That’s why today we’re going to rethink the project cycle, simplify it, and focus your energy on the time periods when strong leadership is most critical: in the beginning and the end. I call it my 10-80-10 rule. You give 100 percent of your attention to the start and end of the endeavor, and let your team drive it—with an occasional tug on the reins—during the long middle. I’ve adapted this from the Pareto principle, the idea that 80 percent of your results come from 20 percent of your input.
So let’s start at the beginning, where leadership will either set your team on a road to success or leave it stranded with no GPS and only a vague notion of where to go. To get started, they need four things from you: vision, direction, creativity and empowerment.
What do you see? Why is this undertaking important? What could it accomplish? How could it benefit the organization or its greater goals? Where does each team member fit into the equation? I emphasize the last one because many emerging leaders forget to address it as they lay out their ideas. If team members don’t know their roles, how can they feel invested? If they don’t see themselves in the picture, why should they buy into it? Trust me, your project will go further if your team is fully engaged.
If team members don’t know their roles, how can they feel invested? If they don’t see themselves in the picture, why should they buy into it?
When you cast the vision, you need to come behind it with concrete directions. Your team members can be inspired by an idea, but they become secure with direction. This is where many leaders come up short. They have the vision but they don’t know or don’t articulate what it takes to get there. “The value of an idea lies in the using of it,” Thomas Edison once said. Don’t let your ideas linger indefinitely with no means of making them real.
When I say to offer direction, I’m not talking about step-by-step instructions. Chances are, after all, that you’ve wandered into uncharted territory. Your team needs to know their destination, who is driving them at each stage, what deadlines they’re expected to meet, what resources they have and what limitations (if any) you set. How they arrive at that end point is a different conversation. A project’s first stage is its most creative one. Now is the time for unconventional thinking, for exploring every possible means of achieving the vision. Once you get into the heart of the project—the 80 percent—creativity might impede progress. But at the inception, let imaginations run wild. The best ideas don’t just appear; they evolve. Give them wings.

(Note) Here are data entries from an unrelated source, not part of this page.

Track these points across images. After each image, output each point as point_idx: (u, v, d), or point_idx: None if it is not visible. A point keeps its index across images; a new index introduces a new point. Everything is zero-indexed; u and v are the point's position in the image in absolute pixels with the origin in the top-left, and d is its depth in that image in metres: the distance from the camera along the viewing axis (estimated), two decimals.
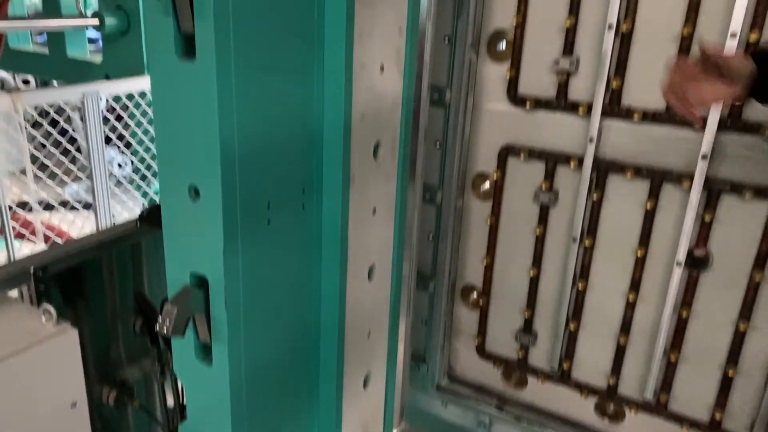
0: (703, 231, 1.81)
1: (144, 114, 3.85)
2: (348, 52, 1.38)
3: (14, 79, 7.14)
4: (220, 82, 1.08)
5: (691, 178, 1.76)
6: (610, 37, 1.77)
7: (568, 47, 1.86)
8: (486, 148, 2.10)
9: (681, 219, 1.81)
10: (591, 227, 1.98)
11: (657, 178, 1.83)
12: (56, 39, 4.62)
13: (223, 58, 1.09)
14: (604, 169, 1.90)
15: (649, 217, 1.88)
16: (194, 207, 1.20)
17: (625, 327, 2.02)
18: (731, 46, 1.61)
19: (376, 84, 1.54)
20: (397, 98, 1.70)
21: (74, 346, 1.38)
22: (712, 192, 1.76)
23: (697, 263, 1.84)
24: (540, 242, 2.09)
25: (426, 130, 1.99)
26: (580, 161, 1.91)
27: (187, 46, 1.11)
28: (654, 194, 1.84)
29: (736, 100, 1.43)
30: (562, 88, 1.91)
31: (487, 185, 2.15)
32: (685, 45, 1.70)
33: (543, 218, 2.06)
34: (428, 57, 1.78)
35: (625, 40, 1.78)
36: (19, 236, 3.34)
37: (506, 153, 2.06)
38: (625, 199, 1.91)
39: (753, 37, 1.60)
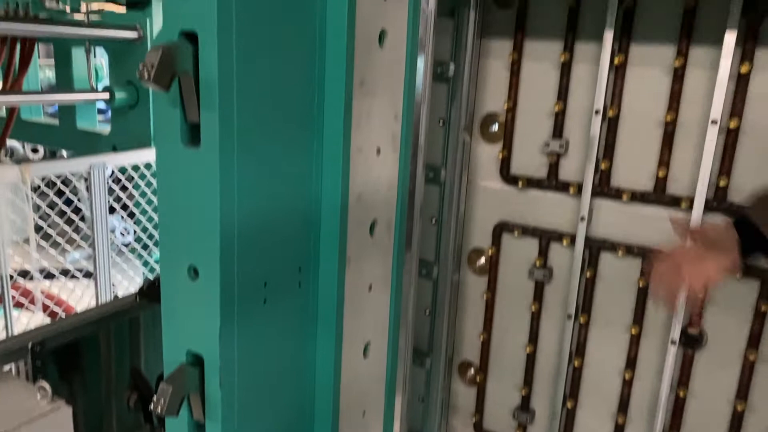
0: (696, 310, 1.83)
1: (148, 184, 3.94)
2: (346, 137, 1.45)
3: (23, 147, 7.32)
4: (222, 169, 1.14)
5: None
6: (597, 122, 1.85)
7: (558, 130, 1.94)
8: (481, 225, 2.15)
9: None
10: (585, 304, 2.00)
11: (648, 257, 1.86)
12: (67, 111, 4.79)
13: (226, 146, 1.15)
14: (596, 248, 1.94)
15: (642, 295, 1.91)
16: (193, 286, 1.23)
17: (623, 405, 2.00)
18: (713, 132, 1.69)
19: (372, 166, 1.61)
20: (393, 178, 1.76)
21: (68, 423, 1.38)
22: None
23: (691, 342, 1.85)
24: (536, 318, 2.11)
25: (422, 207, 2.04)
26: (573, 239, 1.96)
27: (192, 134, 1.17)
28: (646, 273, 1.87)
29: (736, 269, 1.34)
30: (553, 168, 1.98)
31: (482, 260, 2.19)
32: (669, 130, 1.78)
33: (538, 294, 2.08)
34: (423, 139, 1.85)
35: (612, 125, 1.86)
36: (18, 305, 3.35)
37: (501, 229, 2.11)
38: (617, 276, 1.94)
39: (732, 124, 1.68)
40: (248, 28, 1.14)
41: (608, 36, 1.78)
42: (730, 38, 1.63)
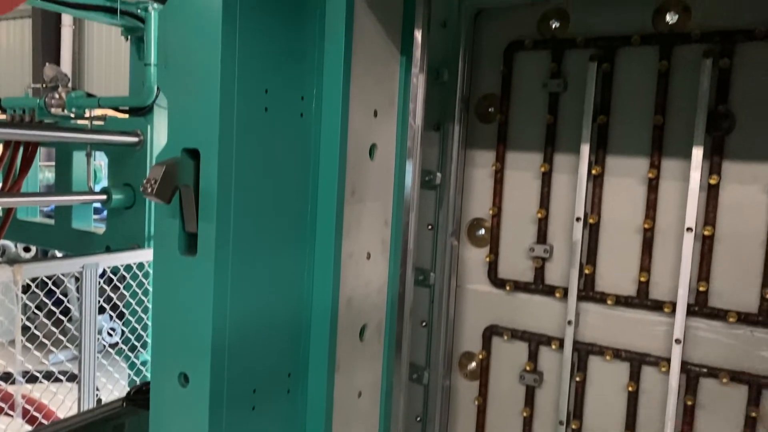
0: (687, 415, 1.82)
1: (140, 285, 3.95)
2: (337, 244, 1.51)
3: (15, 246, 7.34)
4: (216, 278, 1.18)
5: (668, 361, 1.81)
6: (579, 228, 1.92)
7: (542, 236, 2.01)
8: (471, 328, 2.17)
9: (663, 402, 1.83)
10: (577, 410, 1.98)
11: (636, 361, 1.88)
12: (63, 211, 4.87)
13: (222, 255, 1.20)
14: (584, 352, 1.95)
15: (632, 400, 1.90)
16: (183, 392, 1.24)
17: None
18: (689, 239, 1.76)
19: (362, 271, 1.66)
20: (383, 282, 1.80)
21: None
22: (691, 376, 1.81)
23: None
24: (528, 425, 2.07)
25: (411, 310, 2.07)
26: (561, 343, 1.98)
27: (190, 243, 1.22)
28: (634, 377, 1.88)
29: None
30: (539, 272, 2.03)
31: (473, 365, 2.18)
32: (647, 236, 1.86)
33: (529, 400, 2.07)
34: (412, 243, 1.91)
35: (593, 231, 1.93)
36: None
37: (490, 333, 2.12)
38: (607, 381, 1.94)
39: (707, 232, 1.76)
40: (247, 145, 1.23)
41: (584, 149, 1.90)
42: (697, 152, 1.74)
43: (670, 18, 1.81)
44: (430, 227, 2.13)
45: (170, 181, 1.12)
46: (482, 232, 2.15)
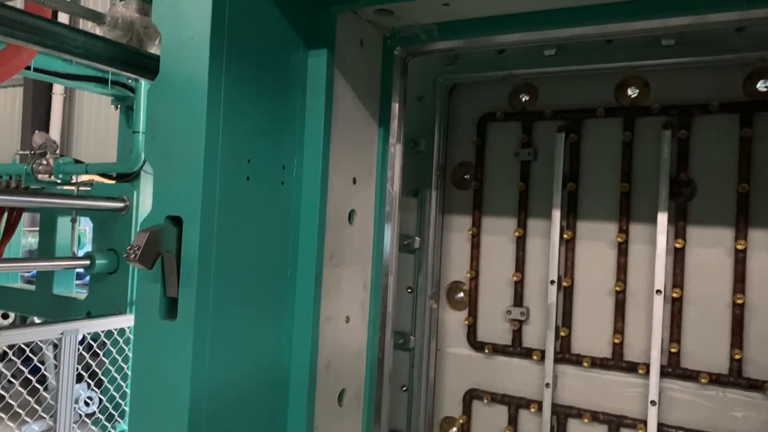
0: None
1: (120, 351, 3.89)
2: (315, 307, 1.54)
3: None
4: (196, 342, 1.21)
5: (645, 423, 1.83)
6: (553, 291, 1.98)
7: (518, 299, 2.06)
8: (451, 392, 2.17)
9: None
10: None
11: (614, 424, 1.89)
12: (45, 276, 4.83)
13: (201, 320, 1.23)
14: (563, 414, 1.97)
15: None
16: None
17: None
18: (658, 301, 1.82)
19: (341, 335, 1.68)
20: (362, 346, 1.83)
21: None
22: None
23: None
24: None
25: (391, 374, 2.08)
26: (540, 406, 1.99)
27: (171, 308, 1.25)
28: None
29: None
30: (517, 335, 2.06)
31: (454, 430, 2.17)
32: (619, 299, 1.91)
33: None
34: (392, 307, 1.94)
35: (567, 294, 1.99)
36: None
37: (471, 397, 2.13)
38: None
39: (675, 294, 1.82)
40: (229, 212, 1.29)
41: (556, 214, 1.98)
42: (662, 218, 1.82)
43: (632, 92, 1.94)
44: (409, 290, 2.17)
45: (153, 247, 1.16)
46: (461, 295, 2.19)
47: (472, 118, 2.17)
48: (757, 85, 1.78)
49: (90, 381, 3.88)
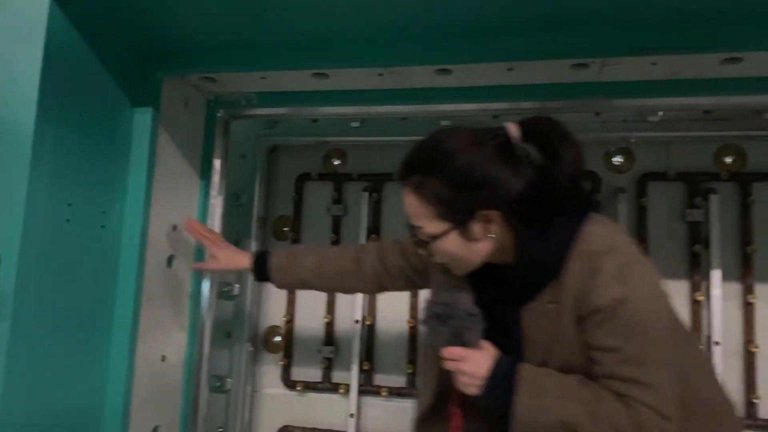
0: None
1: None
2: (132, 345, 1.64)
3: None
4: (8, 376, 1.25)
5: None
6: (358, 330, 2.24)
7: (328, 338, 2.29)
8: (265, 431, 2.30)
9: None
10: None
11: None
12: None
13: (14, 355, 1.28)
14: None
15: None
16: None
17: None
18: None
19: (157, 372, 1.77)
20: (178, 385, 1.92)
21: None
22: None
23: None
24: None
25: (207, 415, 2.15)
26: None
27: None
28: None
29: None
30: (326, 371, 2.28)
31: None
32: (412, 333, 2.22)
33: None
34: (207, 349, 2.04)
35: (370, 331, 2.26)
36: None
37: None
38: None
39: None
40: (47, 252, 1.37)
41: None
42: None
43: None
44: (228, 335, 2.30)
45: None
46: (278, 338, 2.37)
47: (290, 176, 2.42)
48: None
49: None
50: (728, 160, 2.11)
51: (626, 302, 1.10)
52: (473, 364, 1.20)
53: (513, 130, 1.16)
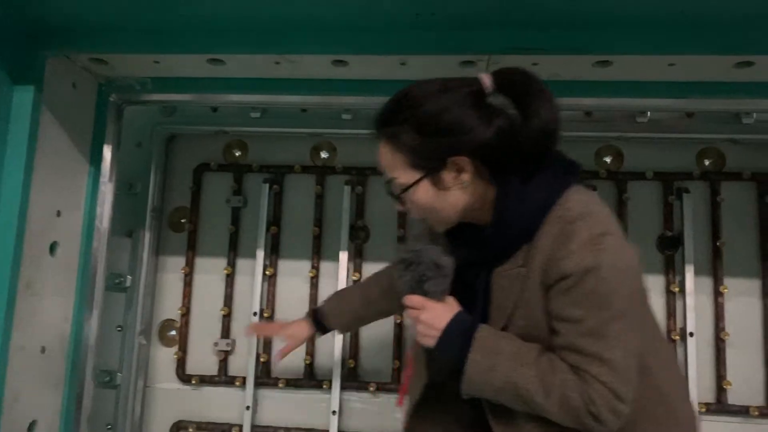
0: None
1: None
2: (5, 335, 1.55)
3: None
4: None
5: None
6: (256, 321, 2.22)
7: (225, 331, 2.26)
8: (158, 427, 2.24)
9: None
10: None
11: None
12: None
13: None
14: None
15: None
16: None
17: None
18: None
19: (34, 365, 1.68)
20: (59, 379, 1.83)
21: None
22: None
23: None
24: None
25: (95, 411, 2.05)
26: (241, 429, 2.18)
27: None
28: None
29: None
30: (223, 365, 2.25)
31: None
32: None
33: None
34: (94, 341, 1.95)
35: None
36: None
37: (177, 428, 2.22)
38: None
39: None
40: None
41: (260, 254, 2.26)
42: (343, 256, 2.22)
43: (324, 155, 2.35)
44: (119, 329, 2.21)
45: None
46: (173, 332, 2.31)
47: (188, 167, 2.37)
48: None
49: None
50: (608, 159, 2.28)
51: (595, 271, 1.06)
52: (432, 314, 1.19)
53: (486, 79, 1.15)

Leaders who insist on micromanaging will quickly find their overreach slows workflow, squelches creativity and deflates people’s confidence. Give your team the tools they need: materials, training, research, time and money. Gen. George S. Patton famously declared as he surged through France, “At the present time our chief difficulty is not the Germans, but gasoline. If they would give me enough gas, I could go all the way to Berlin.” Fuel your staff, and then get out of the way.

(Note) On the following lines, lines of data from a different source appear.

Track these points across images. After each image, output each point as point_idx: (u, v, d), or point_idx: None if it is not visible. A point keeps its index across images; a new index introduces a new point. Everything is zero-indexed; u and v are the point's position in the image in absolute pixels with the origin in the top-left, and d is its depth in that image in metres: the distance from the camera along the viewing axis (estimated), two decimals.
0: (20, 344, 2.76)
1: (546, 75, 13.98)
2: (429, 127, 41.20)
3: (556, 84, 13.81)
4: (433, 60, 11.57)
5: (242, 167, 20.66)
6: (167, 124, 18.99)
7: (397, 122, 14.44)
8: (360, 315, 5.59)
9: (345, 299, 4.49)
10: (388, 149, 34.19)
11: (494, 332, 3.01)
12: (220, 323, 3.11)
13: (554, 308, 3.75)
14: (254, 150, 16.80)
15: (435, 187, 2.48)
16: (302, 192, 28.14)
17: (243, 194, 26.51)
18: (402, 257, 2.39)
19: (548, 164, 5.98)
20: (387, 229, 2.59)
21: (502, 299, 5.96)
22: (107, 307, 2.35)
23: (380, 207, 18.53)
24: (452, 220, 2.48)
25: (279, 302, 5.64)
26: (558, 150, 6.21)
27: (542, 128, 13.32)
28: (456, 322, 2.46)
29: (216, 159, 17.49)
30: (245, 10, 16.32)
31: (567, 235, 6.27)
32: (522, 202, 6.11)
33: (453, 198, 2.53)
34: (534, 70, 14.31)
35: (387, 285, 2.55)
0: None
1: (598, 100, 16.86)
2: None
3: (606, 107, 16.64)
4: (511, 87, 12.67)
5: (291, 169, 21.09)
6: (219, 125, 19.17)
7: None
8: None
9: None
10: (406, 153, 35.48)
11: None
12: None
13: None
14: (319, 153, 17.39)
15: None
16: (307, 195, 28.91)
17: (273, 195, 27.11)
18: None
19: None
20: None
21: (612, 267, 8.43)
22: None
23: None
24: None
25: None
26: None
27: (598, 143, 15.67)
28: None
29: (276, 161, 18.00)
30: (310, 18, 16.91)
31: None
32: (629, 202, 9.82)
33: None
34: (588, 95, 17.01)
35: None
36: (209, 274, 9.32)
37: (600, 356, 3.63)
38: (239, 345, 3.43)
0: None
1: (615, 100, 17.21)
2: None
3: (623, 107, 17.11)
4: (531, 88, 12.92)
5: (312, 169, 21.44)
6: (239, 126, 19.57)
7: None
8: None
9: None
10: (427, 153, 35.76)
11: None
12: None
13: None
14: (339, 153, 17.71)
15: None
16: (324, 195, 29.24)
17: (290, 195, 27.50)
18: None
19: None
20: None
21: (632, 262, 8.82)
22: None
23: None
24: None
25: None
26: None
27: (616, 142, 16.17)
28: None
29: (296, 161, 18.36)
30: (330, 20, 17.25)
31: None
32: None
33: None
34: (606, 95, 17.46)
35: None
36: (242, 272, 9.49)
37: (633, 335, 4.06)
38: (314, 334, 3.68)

I have to admit: This is tough. I’ ve learned the hard way that trying to oversee all aspects of a new project is simply too daunting, too complicated and too frustrating. During a project’s middle phases, I transition from project manager to chief cheerleader. This stage is messy, filled with flops, setbacks and unanticipated detours. I’m there to breathe into my team’s spirits and encourage them to persevere.
So that brings us to the project’s end phase, and time for you, the leader, to jump back in, full throttle.
Add your voice.
There’s a reason you are the leader. You’ve lived the hard knocks, tallied the successes, learned from the rise and fall of others. Give the project your unique stamp. Your experiences have given you the wisdom and insight to elevate the creation even higher.
Acknowledge the contributions.
Find opportunities to openly praise and publicly celebrate the work of your colleagues. Your acknowledgment will validate their work, fuel their growth, inspire them to offer even more to your organization—not to mention earn you additional respect as the leader.
Seek additional opportunities.
You’ve birthed a creation for a predetermined purpose, but what else can you do with it? I worked for years on creating my Maximum Impact Club lessons, amassing a library of audio recordings. One day an associate suggested we bundle and sell my top 100 lectures. I confess: I scoffed at her idea. Who would want to hear me for that long? But she convinced me otherwise, and she was right. That collection generated about $1 million. You’ve opened one door by simply breathing life into your creation. How many other knobs will you turn? Remember: No business opportunity is ever lost. It’s just if you fail to see it, your competitor will surely find it.
Etch the 10-80-10 equation into your mind and let it guide—and simplify—your next endeavor. By channeling your energy into a project’s beginning and its end, you’ll focus your skills where they count and pull them back when it’s your team’s time to shine.